Would you miss work for a week if doing so would guarantee universal, free health insurance in the USA?
Would you figure out how to juggle parenting with your partner or spouse because your daycare is closed if doing so would save Social Security from GOP attacks?
And if you would do any of these things, how long would you do them for? A day? A week? A month? If you did them for a month, and then found out that doing them for one month more would win everything I've listed, would you do them for another month?
I've only been involved in activism for a dozen years or so, but even I know that it never works this way. No one can know how long it will take to win all the social, economic, and political reforms that bring us to dKos. No one knows how many rallies and letters to the editor and meetings with Congresscritters and city council resolutions and elections it will take to end the War. No one knows how many scandals and investigations and protests it will take to bring accountability to Bush.
No one knew how many days of sit-downs in Flint it would take to organize the UAW at GM. No one knew how many picket lines, how many murdered longshoremen, how many days of a general strike it would take to win the union hiring hall on the West Coast.

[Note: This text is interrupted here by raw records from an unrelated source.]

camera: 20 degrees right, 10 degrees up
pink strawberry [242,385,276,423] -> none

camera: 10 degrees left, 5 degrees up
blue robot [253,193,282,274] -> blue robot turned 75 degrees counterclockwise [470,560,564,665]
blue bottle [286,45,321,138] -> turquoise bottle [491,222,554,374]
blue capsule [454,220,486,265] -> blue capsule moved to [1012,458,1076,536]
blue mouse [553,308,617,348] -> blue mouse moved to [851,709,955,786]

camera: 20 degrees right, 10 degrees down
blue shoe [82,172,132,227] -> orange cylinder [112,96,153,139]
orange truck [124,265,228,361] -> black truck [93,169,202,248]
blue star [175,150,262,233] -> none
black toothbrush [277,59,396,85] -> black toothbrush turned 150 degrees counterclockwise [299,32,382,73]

And no one knows how many strikes it will take to keep the wealthy, the privileged, the arrogant from throwing all working people into poverty. No one knows how many fights, how much struggle and protest, it will take to prevent another 10,000 or 30,000 or 100,000 of our brothers and sisters from losing their health insurance. No one knows how many times we'll have to say "No!" before they get the message and stop trying to steal from us and our loved ones.
No one knows how many days the TWU members will have to stand in the cold, giving 2 day's pay to the State of New York for the privilege of being on strike against the MTA, to preserve their future brothers' and sisters' pensions, to keep management from imposing the give-backs forced on other public workers, and to stand up for their dignity. No one knows how many days their brothers and sisters in the NYC metropolitan region will need to stand and endure with them in their struggle.

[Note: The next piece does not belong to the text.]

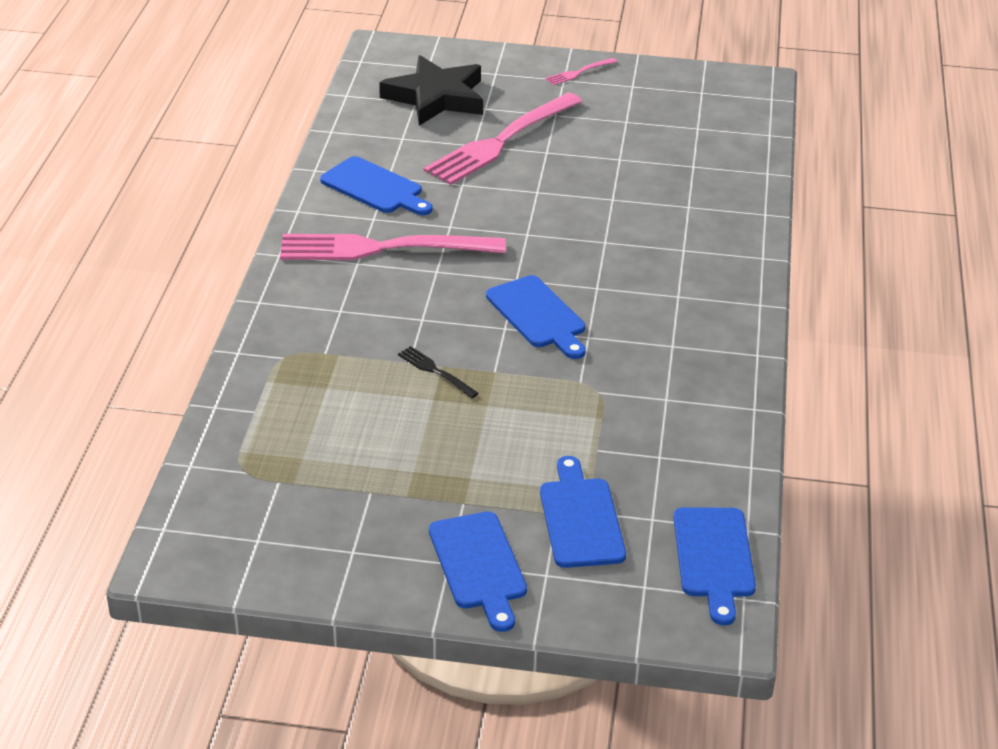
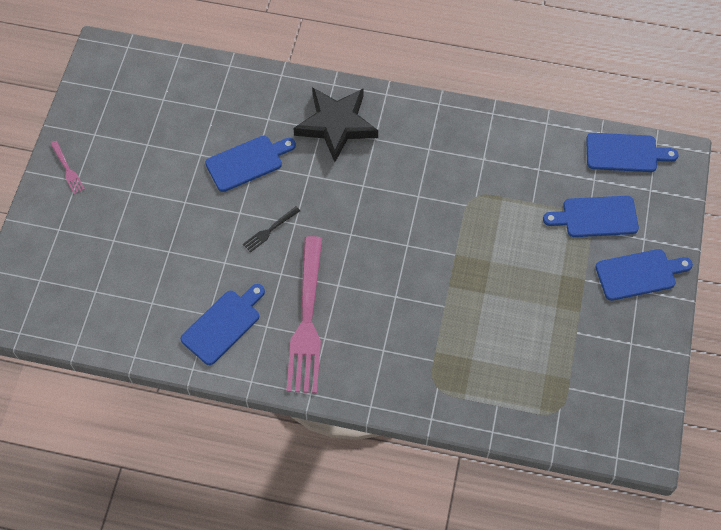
camera: 85 degrees left, 25 degrees up
black star [379,55,483,126] -> black star moved to [293,87,378,162]
black fork [398,346,479,398] -> black fork moved to [243,206,300,252]
pink fork [424,93,583,185] -> none
blue cutting board [486,275,586,359] -> blue cutting board moved to [205,136,296,192]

But however long it takes, it has to last one day more than what the MTA, and Billionaire Bloomberg, and Governor Pataki, and Wall Street can take. The MTA has lied about their surplus. The MTA demanded give-backs from their own employees (and what sacrifices has the MTA offered to make?). The MTA tried, at the last minute, to break the union apart with a 2-tier pension proposal. The MTA and powerful elites in New York picked this fight - and if they see that this fight leads to working people turning on each other, if Bloomberg learns that his outrageous, snarling, union-busting attacks win over working people in New York, then New Yorkers can count not only on a further deterioration of the quality of life for anyone who can't afford a $1,000 cocktail at a swanky club in Manhattan - you can count on more confrontations, more strikes, and more disruption, because you'll have taught the wealthy and the bosses that the more they attack, the more we turn on each other, and the more we lose.
It's not just the TWU members who are being tested. We are all being tested in this strike. The test is, do we stand together or fall apart? If we fail, we fail not only our brothers and sisters on the picket line, we also fail ourselves and future generations, because we'll have shown the greedy and grasping that they only have to push a little and we'll all fall down.

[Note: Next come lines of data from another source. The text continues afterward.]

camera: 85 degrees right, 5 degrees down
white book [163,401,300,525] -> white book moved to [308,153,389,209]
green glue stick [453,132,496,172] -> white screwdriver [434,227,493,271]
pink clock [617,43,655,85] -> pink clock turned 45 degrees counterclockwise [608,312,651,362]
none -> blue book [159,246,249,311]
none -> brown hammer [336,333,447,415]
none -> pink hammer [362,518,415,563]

The awful commutes, the ruined schedules, the lost incomes of New Yorkers are not side-effects of the struggle -- they are part of the struggle itself. If you're a New Yorker whose life has been turned upside down by the strike, you're not a victim -- you're a participant in the fight for a more democratic America. We're all a part of this struggle, as long as we stick with the fight and stick together.
Would you walk three miles a day each way to work if doing so meant winning power for working people?
Would you get up 2 hours earlier than usual in the morning to carpool with your coworkers if doing so meant turning the tide on the destruction of the middle class?
Would you figure out how to live on a smaller income if doing so meant that America became a more democratic country?